A handful of fresh cranberries, part of a can of pumpkin puree, extra chopped nuts and a lone apple that didn’t make it into pie – after hosting a holiday feast, it’s inevitable that you will wind up with tasty odds and ends like these. But instead of throwing them out, contributing to the shocking 27 million tons of food wasted each year (as per a new study from the food waste coalition ReFED), why not spin them into something irresistibly delicious?
These fragrant breakfast treats are designed to use up the remnants of a holiday meal, but they are far from your average leftover concoction. They are an utterly enticing way to start the day or energize an afternoon. Something of a cross between a muffin and a cookie, they are chock-full of healthful goodies: fresh chunks of apple, tangy bursts of cranberry, crunchy nuts and chewy dried fruit. A pumpkin-spiced, lightly maple-sweetened mix of whole-wheat flour and hearty rolled oats binds them together.

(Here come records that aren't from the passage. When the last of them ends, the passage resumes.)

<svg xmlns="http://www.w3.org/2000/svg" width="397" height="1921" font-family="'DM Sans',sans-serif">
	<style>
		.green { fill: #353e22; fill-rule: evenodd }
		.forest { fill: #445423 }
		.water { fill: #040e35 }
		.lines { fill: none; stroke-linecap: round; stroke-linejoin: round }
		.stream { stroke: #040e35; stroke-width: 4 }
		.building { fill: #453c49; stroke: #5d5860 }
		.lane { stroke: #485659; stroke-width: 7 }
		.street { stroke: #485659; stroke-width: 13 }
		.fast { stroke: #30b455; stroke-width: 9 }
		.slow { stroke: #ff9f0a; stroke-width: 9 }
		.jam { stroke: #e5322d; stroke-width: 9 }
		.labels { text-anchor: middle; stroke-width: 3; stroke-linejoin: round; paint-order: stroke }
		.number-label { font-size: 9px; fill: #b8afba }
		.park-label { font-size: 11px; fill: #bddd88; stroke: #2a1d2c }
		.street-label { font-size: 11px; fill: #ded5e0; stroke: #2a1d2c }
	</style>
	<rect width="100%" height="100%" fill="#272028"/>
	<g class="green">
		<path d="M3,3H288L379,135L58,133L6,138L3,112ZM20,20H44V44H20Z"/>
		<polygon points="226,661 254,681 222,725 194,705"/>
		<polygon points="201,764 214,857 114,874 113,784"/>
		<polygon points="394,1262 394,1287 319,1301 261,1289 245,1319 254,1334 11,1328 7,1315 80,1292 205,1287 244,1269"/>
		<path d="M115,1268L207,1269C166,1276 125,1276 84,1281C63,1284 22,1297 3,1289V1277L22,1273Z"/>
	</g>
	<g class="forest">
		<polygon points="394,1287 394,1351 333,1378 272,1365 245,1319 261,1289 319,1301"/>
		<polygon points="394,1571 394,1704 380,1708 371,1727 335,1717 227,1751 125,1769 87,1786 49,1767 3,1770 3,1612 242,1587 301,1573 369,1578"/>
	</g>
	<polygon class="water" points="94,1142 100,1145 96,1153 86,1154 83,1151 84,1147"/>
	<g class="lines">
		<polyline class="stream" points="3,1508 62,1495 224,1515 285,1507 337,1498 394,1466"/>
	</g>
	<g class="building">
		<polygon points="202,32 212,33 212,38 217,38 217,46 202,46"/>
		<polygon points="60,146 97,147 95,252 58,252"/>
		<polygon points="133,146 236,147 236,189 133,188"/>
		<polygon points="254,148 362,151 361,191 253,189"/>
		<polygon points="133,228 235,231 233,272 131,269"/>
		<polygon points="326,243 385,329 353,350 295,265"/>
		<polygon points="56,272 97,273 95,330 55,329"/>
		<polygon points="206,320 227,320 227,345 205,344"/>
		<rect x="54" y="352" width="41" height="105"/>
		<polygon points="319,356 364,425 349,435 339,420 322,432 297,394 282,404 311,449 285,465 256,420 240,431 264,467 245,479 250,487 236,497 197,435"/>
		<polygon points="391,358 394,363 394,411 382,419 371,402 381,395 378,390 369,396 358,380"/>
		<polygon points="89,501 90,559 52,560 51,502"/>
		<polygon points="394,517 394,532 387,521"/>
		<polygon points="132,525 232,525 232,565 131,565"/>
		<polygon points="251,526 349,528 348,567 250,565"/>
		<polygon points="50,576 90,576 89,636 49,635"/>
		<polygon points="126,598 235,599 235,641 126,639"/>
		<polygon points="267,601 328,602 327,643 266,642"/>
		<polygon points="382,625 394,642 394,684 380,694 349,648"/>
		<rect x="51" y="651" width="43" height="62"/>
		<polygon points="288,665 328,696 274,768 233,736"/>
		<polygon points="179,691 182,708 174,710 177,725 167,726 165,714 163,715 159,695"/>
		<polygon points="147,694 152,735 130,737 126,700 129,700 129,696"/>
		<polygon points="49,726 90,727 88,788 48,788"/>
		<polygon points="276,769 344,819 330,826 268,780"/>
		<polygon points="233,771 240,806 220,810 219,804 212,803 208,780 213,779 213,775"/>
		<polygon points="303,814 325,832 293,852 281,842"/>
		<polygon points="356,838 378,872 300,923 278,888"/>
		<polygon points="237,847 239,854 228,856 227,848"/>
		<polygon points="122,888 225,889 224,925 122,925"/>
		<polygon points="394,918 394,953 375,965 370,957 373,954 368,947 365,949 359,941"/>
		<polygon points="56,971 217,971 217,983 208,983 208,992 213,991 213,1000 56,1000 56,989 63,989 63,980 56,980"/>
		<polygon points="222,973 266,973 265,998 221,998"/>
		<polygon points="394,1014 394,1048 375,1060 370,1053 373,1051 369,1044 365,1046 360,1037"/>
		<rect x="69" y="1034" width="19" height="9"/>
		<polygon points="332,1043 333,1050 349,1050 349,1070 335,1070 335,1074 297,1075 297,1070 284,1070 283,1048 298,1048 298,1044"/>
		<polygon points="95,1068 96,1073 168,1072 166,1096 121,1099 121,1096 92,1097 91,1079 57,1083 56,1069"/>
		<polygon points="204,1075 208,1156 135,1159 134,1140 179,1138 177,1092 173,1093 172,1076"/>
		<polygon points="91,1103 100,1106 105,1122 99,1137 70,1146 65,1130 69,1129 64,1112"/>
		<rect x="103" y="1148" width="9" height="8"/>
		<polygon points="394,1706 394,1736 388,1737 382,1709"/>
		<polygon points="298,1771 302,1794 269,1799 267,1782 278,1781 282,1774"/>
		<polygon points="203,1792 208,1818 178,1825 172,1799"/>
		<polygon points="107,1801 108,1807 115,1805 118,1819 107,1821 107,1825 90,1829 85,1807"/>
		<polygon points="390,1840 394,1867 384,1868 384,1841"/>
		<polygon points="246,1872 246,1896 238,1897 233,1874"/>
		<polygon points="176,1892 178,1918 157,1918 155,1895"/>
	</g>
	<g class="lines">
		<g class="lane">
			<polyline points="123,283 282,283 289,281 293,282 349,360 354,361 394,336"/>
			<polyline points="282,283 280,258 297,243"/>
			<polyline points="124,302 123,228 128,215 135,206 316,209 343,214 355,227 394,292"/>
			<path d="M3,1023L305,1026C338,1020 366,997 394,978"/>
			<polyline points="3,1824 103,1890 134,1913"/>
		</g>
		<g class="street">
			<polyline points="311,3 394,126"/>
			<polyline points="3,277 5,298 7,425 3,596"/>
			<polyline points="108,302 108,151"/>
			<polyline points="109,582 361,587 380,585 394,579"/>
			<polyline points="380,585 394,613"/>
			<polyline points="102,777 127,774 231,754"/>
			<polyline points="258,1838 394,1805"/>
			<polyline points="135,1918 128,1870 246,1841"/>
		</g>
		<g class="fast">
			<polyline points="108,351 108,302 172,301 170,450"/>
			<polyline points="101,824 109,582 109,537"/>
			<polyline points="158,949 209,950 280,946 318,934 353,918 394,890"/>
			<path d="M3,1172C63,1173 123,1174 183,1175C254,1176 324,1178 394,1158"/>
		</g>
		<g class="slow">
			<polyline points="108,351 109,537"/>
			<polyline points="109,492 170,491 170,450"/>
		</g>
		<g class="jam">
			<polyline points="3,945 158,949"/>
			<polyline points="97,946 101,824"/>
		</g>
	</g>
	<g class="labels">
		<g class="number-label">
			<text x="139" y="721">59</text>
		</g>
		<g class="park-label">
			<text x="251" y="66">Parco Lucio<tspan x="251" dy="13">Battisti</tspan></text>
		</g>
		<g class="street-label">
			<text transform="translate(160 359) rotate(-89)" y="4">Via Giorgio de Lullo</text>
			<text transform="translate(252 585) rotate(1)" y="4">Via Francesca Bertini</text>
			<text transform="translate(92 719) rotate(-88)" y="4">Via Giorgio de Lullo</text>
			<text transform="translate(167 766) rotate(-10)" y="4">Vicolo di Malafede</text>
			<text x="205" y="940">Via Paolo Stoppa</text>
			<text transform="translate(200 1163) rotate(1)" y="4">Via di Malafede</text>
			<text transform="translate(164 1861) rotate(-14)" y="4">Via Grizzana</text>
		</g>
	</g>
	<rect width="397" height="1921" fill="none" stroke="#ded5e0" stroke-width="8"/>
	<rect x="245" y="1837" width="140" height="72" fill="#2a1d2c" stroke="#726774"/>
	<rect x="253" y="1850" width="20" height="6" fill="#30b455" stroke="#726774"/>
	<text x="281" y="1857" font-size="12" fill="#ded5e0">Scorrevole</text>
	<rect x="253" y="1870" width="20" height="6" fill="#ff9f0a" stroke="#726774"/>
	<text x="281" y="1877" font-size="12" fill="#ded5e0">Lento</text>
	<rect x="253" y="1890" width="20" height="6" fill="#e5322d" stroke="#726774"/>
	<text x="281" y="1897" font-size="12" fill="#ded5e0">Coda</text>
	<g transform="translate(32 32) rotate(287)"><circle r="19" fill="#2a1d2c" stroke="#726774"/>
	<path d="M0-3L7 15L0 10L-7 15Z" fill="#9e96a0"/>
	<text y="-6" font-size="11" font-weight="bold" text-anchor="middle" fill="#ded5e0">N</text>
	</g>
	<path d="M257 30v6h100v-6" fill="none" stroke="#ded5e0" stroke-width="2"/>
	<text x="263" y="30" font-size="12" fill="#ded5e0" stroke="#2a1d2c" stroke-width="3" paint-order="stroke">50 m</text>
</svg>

They are also easy to assemble, freeze well and . . . hey, they are cookies (for breakfast!), so they have an inherently fun and festive essence. Once you try them you’ll want more soon, and since they are made with ingredients you’ll most likely have on hand throughout the entertaining season, you won’t have to wait for leftovers to make them.
Holiday Breakfast Cookies
10 servings
From nutritionist and cookbook author Ellie Krieger.
1 cup pecan pieces
1 cup whole-wheat flour
1 teaspoon baking powder
1 1/2 teaspoons ground cinnamon
1/4 teaspoon ground ginger
1/4 teaspoon ground cloves
1/4 teaspoon salt
1/3 cup canned pumpkin puree
1/3 cup olive oil
1/4 cup pure maple syrup
1/4 cup packed dark brown sugar
1 large egg
1 teaspoon vanilla extract
1 cup rolled oats (not quick-cooking or instant)
1 medium Golden Delicious apple (unpeeled), cut into 1/4-inch pieces
1 cup fresh or frozen cranberries each cut in half
1/3 cup chopped pitted dates or raisins
Preheat the oven to 350 degrees. Line a baking sheet with parchment paper.
Spread the pecan pieces on a baking sheet; toast (middle rack) for 6 minutes, until fragrant and a shade darker. Cool, then coarsely chop any pieces that are big.